REMEMBERING LEE REMICK
ARTICLES

LEE REMICK LONGING TO
BROADEN HER ROLES

by Vernon Scott
The Patriot Ledger
November 26, 1984


Within the breast of every snow goddess seethes the raging passions of a tigress, says snow goddess Lee Remick.

Remick is a member of that sorority of movie stars whose demeanor is impeccably ladylike, aloof, unattainable and everlastingly cool.

She is one of the last of such screen aristocrats, a line that included Greta Garbo, Norma Shearer, Grace Kelly, Audrey Hepburn and Julie Andrews.

A veteran of some 50 feature films and TV movies, Lee stars tonight in the movie Rear View Mirror, playing a kidnap victim.

Once more she will be seen as a well-bred woman in peril, a role with which she is thoroughly familiar.

“I’ve never really had an opportunity to play down and dirty,” Lee said, radiating a smile. “I’d love to play a part like that. But no one ever asks.”

Her physical appearance strongly suggests Lee is prim and proper. She spent a decade in London with her English husband, William Gowans, which served to heighten her aura of hauteur.

Remick acknowledged in an interview that she is cast in the same roles that befell Kelly, Shearer and Hepburn. Then she added with a twinkle, “None of us has overdeveloped bosoms, which, I gather, also is a hallmark of a certain class of women.”

Rarely has a bead of perspiration appeared on her lovely brow. Nor has she been cast in parts that fall to Sissy Spacek or, say, Rita Moreno.

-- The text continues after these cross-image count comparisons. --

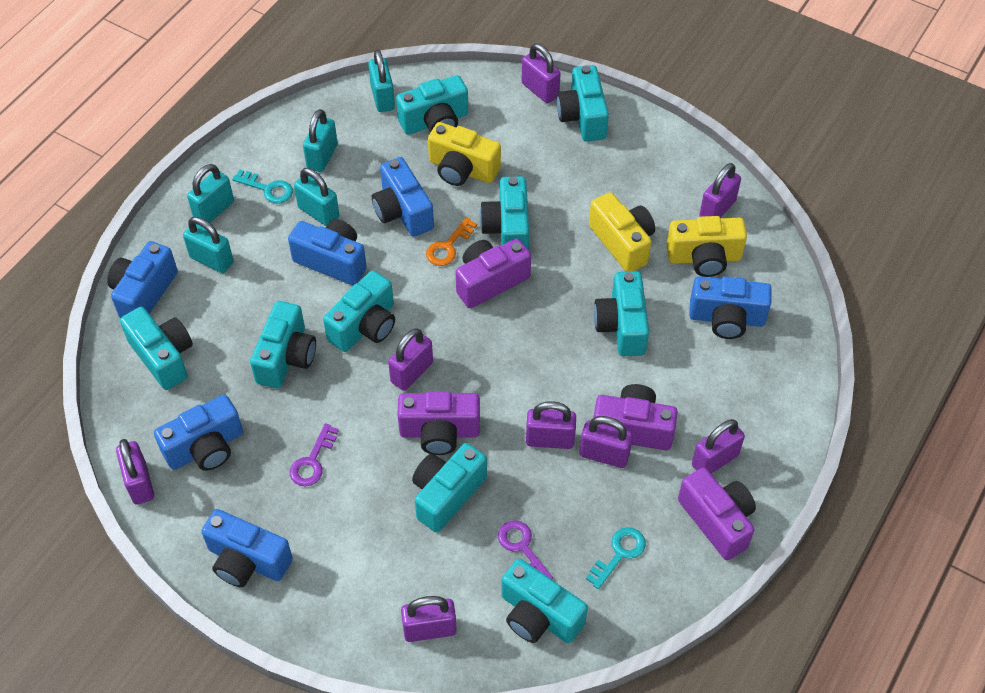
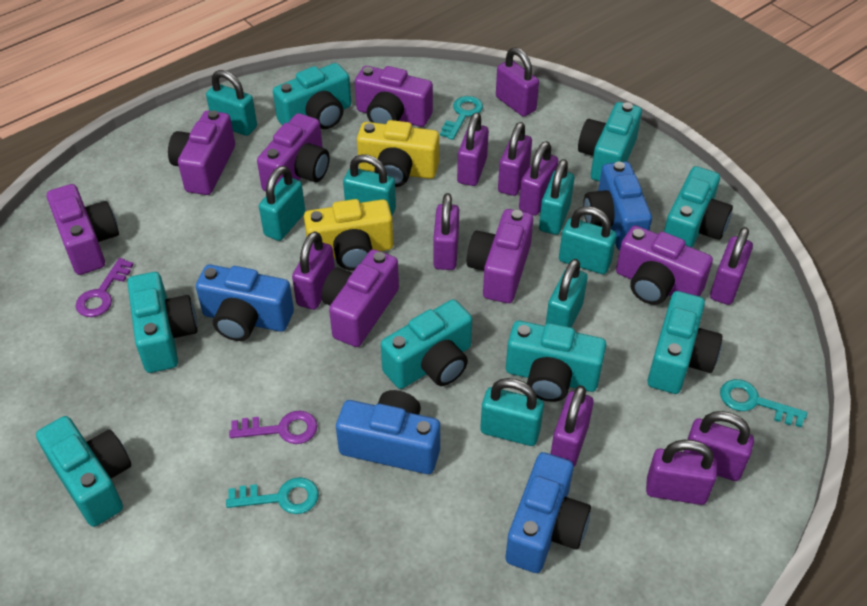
blue camera: 6 -> 4
orange key: 1 -> 0
purple camera: 4 -> 7
purple padlock: 8 -> 10
turquoise camera: 9 -> 8
turquoise key: 2 -> 3
turquoise padlock: 5 -> 7
yellow camera: 3 -> 2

“You can‘t tell a woman’s character by the way she looks,” Lee said. “It’s what’s underneath that counts. The so-called snow princesses can be exploding volcanoes below the surface…I don’t believe the cover says a great deal about the contents.

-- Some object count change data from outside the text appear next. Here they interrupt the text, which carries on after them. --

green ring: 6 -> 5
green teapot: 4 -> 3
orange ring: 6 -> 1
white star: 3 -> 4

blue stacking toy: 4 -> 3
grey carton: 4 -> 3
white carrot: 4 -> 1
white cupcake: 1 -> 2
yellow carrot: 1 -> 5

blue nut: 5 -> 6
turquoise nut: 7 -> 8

“Tall, aristocratic, glacial women are boring to play. I’d really love to play someone a little bit trashy. When I’m cast as a nymphomaniac – as I was in The Detective with Frank Sinatra – she is usually high class.

“And I’ve played some elegant bitches, but they’re quite different from trashy bitches.

“The role I’d most like to play is Jean Harris, who ran the private school for girls and who was convicted of killing Dr. Hy Tarnower. She fascinates me because she was everything she didn’t seem to be.

“Jean Harris is an intelligent, disciplined woman with strong views. But underneath it all she was a woman driven by her passion for a man, which proves again women should never be judged by appearances.”